2. Unabhängig von der die Urteilsaufhebung bedingenden rechtsfehlerhaften Annahme einer wirksamen Berufungsbeschränkung halten die Erwägungen des Landgerichts zum Rechtsfolgenausspruch auch aus weiteren Gründen einer revisionsgerichtlichen Nachprüfung nicht stand.
a) Die strafschärfenden Wertungen, dass „die Tat aus absolut nichtigem Anlass begangen wurde“ und in dem vorangegangenen Singen von Liedern „keine Provokation zu sehen“ sei, sind rechtsfehlerhaft, weil die Berufungskammer dem Angeklagten in unzulässiger Weise das Fehlen eines Strafmilderungsgrund angelastet hat (st.Rspr., vgl. zuletzt BGH, Beschl. v. 04.07.2023 - 2 StR 167/23 = NStZ 2023, 679 = BeckRS 2023, 20892; Urt. v. 02.03.2023 - 4 StR 312/22 = StV 2023, 529 = BeckRS 2023, 6473; Beschl. v. 04.10.2023 – 6 StR 405/23 bei juris = BeckRS 2023, 30096, jew. m.w.N.).
b) Ferner sind die im Rahmen der Strafzumessung zum Nachteil des Angeklagten angestellten generalpräventiven Erwägungen nicht rechtsfehlerfrei.
aa) Das Landgericht hat insoweit zugrunde gelegt, „dass es – gerichtsbekannt – in der jüngeren Vergangenheit zu vermehrten Straftaten gewaltbereiter Fans im Zusammenhang mit Fußballspielen der Würzburger Kickers gekommen“ sei.
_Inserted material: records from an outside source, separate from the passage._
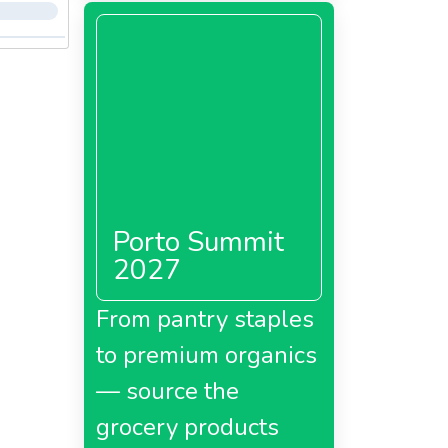
Porto Summit
2027
From pantry staples
to premium organics
— source the
grocery products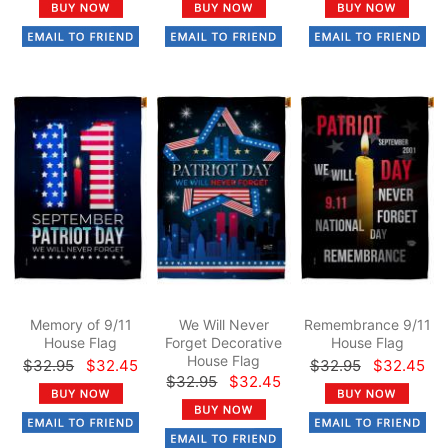
Memory of 9/11
We Will Never
Remembrance 9/11
House Flag
Forget Decorative
House Flag
House Flag
$32.95
$32.45
$32.95
$32.45
$32.95
$32.45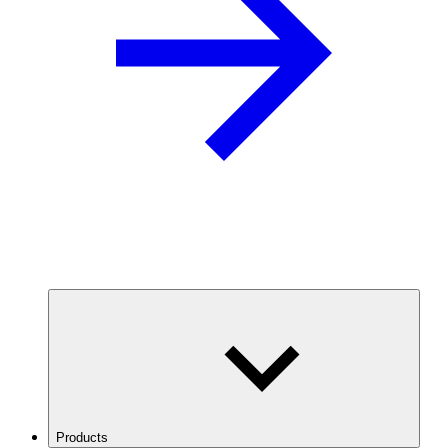
Products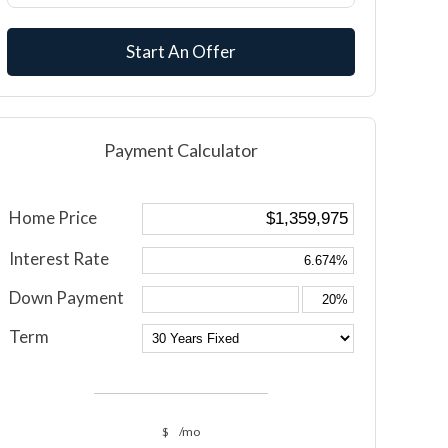
Start An Offer
Payment Calculator
Home Price
Interest Rate
Down Payment
Term
$
/mo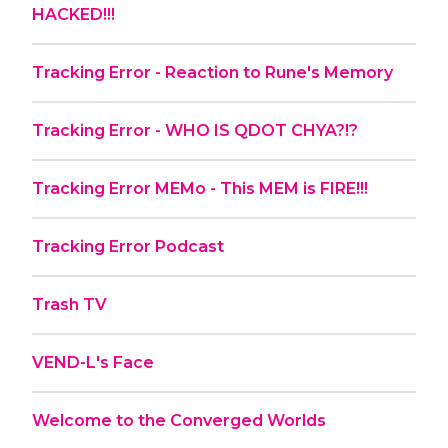
HACKED!!!
Tracking Error - Reaction to Rune's Memory
Tracking Error - WHO IS QDOT CHYA?!?
Tracking Error MEMo - This MEM is FIRE!!!
Tracking Error Podcast
Trash TV
VEND-L's Face
Welcome to the Converged Worlds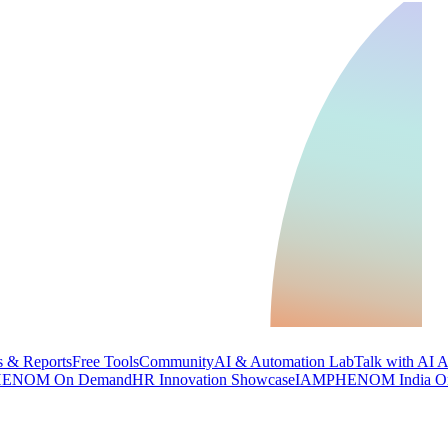
 & Reports
Free Tools
Community
AI & Automation Lab
Talk with AI 
ENOM On Demand
HR Innovation Showcase
IAMPHENOM India O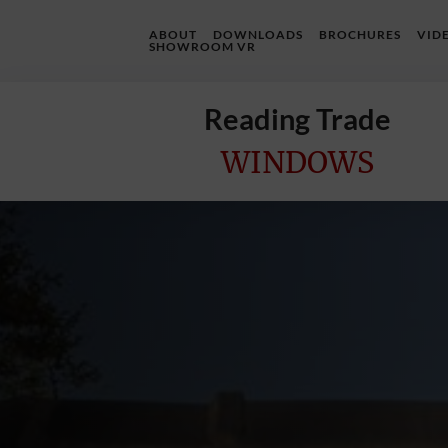
ABOUT
DOWNLOADS
BROCHURES
VID
SHOWROOM VR
Reading Trade
WINDOWS
Home
Online
Quote
Windows
Doors
InstaBuild
Extensions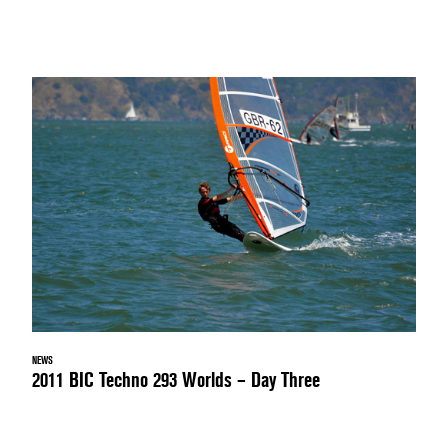
NEWS
2011 BIC Techno 293 Worlds – Day Three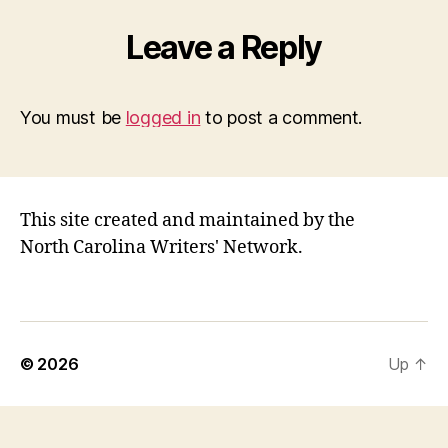
Leave a Reply
You must be
logged in
to post a comment.
This site created and maintained by the
North Carolina Writers' Network.
© 2026
Up
↑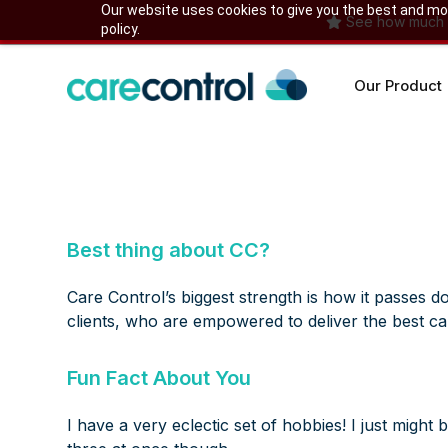
Skip
Our website uses cookies to give you the best and most
See how much yo
policy.
to
content
Our Product
Best thing about CC?
Care Control’s biggest strength is how it passes do
clients, who are empowered to deliver the best car
Fun Fact About You
I have a very eclectic set of hobbies! I just migh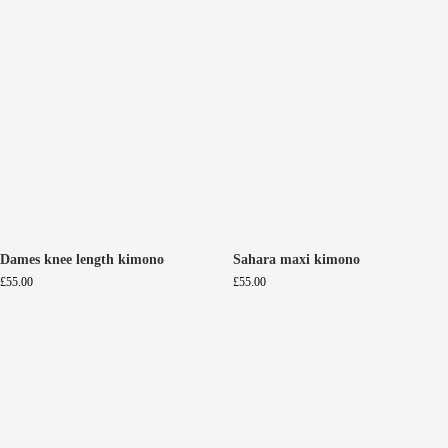
Dames knee length kimono
Sahara maxi kimono
£
55.00
£
55.00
Insoweit sei eine „zunehmende Intensität […] zu beachten“, weshalb „potenziellen Nachahmungstätern auch durch die vorliegende Entscheidung deutlich vor Augen“ zu führen sei, „dass solch Dritte gefährdendes Verhalten aus einer vermeintlich harmlosen Gruppe von Fußballfans heraus keinesfalls akzeptiert oder geduldet werden“ könne. „Auch aus Präventionsgründen“ bedürfe „es daher in derartigen Fällen der Verhängung nicht unerheblicher Strafen“.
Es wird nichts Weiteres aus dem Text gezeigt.